15. We find that department alleged that appellant are receiving the services of Commission Agent‟ from subsidiary Company. Whereas as per the appellant subsidiary company is acting as consignment cum clearing and forwarding agent. However there is difference between the terms consignment agent‟ and commission agent‟. This distinction is also clarified in Board Circular No. 59/8/2003-ST dated 20.06.2003. The relevant portion is reproduced as below:

“It may be appreciated that the nature of service provided by a Consignment agent is different than that provided by a commission agent. A consignment agent’s job is to receive the goods from the principal and dispatch them on the directions of the principal, whereas a commission agent’s job is to cause sale/purchase on behalf of another person. Thus, the essential difference is that a commission agent sells or purchases on behalf of the principal while consignment agent receives and dispatches the goods on behalf of a principal. It is possible that a person may be a consignment agent as well as a commission agent. Such a person would already be covered in the category of Clearing and Forwarding agent and would be liable to pay service tax in that category. In other words, the present exemption is available only to such commission agent who is not a consignment agent.”

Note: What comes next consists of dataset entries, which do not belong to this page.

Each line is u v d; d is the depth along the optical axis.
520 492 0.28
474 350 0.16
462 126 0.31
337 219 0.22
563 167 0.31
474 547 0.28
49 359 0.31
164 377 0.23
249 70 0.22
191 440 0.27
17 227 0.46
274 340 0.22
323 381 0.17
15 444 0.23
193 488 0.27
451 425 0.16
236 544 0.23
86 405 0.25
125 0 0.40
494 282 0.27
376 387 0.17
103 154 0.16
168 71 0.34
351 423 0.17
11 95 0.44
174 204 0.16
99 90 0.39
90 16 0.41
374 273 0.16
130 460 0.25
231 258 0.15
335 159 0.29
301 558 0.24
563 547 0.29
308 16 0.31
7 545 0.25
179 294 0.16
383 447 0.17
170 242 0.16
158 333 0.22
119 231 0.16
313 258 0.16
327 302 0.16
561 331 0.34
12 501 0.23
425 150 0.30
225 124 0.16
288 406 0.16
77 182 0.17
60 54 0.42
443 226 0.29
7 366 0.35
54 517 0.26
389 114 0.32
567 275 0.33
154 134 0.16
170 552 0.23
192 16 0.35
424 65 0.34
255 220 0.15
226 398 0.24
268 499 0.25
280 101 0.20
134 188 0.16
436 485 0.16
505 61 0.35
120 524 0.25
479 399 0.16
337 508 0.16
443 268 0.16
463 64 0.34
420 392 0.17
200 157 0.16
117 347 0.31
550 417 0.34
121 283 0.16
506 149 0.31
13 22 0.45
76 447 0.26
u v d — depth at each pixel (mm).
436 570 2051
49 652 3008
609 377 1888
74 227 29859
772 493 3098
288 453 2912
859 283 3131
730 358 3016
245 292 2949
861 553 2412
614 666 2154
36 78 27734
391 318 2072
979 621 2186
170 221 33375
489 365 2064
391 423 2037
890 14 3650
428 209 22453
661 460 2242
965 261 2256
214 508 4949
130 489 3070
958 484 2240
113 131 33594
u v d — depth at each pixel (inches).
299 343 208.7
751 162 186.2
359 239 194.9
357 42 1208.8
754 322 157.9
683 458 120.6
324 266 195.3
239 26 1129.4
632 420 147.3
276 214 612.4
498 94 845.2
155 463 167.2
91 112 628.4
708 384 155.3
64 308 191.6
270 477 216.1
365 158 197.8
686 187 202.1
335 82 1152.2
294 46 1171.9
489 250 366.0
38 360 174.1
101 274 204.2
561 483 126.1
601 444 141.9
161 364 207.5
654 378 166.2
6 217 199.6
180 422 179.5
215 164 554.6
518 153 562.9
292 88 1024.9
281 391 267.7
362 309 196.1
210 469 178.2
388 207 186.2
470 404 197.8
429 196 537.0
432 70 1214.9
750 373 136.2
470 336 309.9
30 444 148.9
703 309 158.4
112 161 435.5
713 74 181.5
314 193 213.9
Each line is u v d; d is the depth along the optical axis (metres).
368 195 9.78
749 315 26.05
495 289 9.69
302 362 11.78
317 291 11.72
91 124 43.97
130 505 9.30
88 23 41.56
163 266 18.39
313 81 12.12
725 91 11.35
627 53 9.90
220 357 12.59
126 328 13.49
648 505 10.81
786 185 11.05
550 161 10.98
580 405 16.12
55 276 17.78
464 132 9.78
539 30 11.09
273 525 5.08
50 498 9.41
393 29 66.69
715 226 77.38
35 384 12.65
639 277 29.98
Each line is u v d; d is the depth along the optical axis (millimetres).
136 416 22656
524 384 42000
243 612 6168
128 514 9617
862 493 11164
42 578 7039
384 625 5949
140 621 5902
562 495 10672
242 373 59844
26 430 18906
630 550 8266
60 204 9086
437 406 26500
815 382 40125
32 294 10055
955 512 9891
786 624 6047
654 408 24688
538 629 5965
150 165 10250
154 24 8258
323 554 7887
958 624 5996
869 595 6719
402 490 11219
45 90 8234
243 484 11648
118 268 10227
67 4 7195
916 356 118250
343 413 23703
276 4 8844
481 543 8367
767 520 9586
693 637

As it is clear from above, there is difference between commission agent and consignment agent. Consignment agent actually deals with the goods, when he receives the same from the principal and dispatches them on the direction of the principal, to the ultimate customer. Consignment agent may not be even associated with the procurement of orders or does not directly deal with the sale purchase. He is acting on behalf of the principal and deals with the movement of the goods as per the direction of the principal. On the other hand commission agent is only concerned with the procurement of orders for which he may receive the fixed amount along with some percentage amount.

16. As per the agreement entered between the appellant and subsidiary company, we also find that subsidiary company is merely clearing the goods in USA and forwarding the same to the Customers of the Appellant. This fact also evident from the clause 2 of the agreement between appellant and subsidiary company in which it is mentioned that the books sold/shipped to subsidiary company is on consignment basis‟. Clause 6 of the said agreement provides that all import expenses on cargo at the port of destination, are sole responsibility of the buyer and he is responsible for cargo discharge, including all charges incurred in supervision of the discharge. Clause 7 also provides that the buyer bears the sole responsibility of securing all permits, licenses or any other documents required by the government of the importing nation. Thus the Subsidiary company is also undertaking the activity of clearing and forwarding agent. No clause of the agreement provides that subsidiary company also undertaking any marketing or promotion activity for the sale of the books exported by the appellant. In such a scenario, the subsidiary company who is the service provider had to be held as consignment agent rather than commission agent.

17. Since we decide the matter on merits, we do not incline to deal with the issues of Limitation, and others argued by the appellant and the same are kept open.

18. In this factual and legal scenario, the conclusion of the Learned Adjudicating authority that the appellant are liable to pay service tax under the taxable service Business Auxiliary Services‟ cannot be sustained. Accordingly, we set aside the impugned order and allow the appeal with consequential relief, if any, in accordance with law.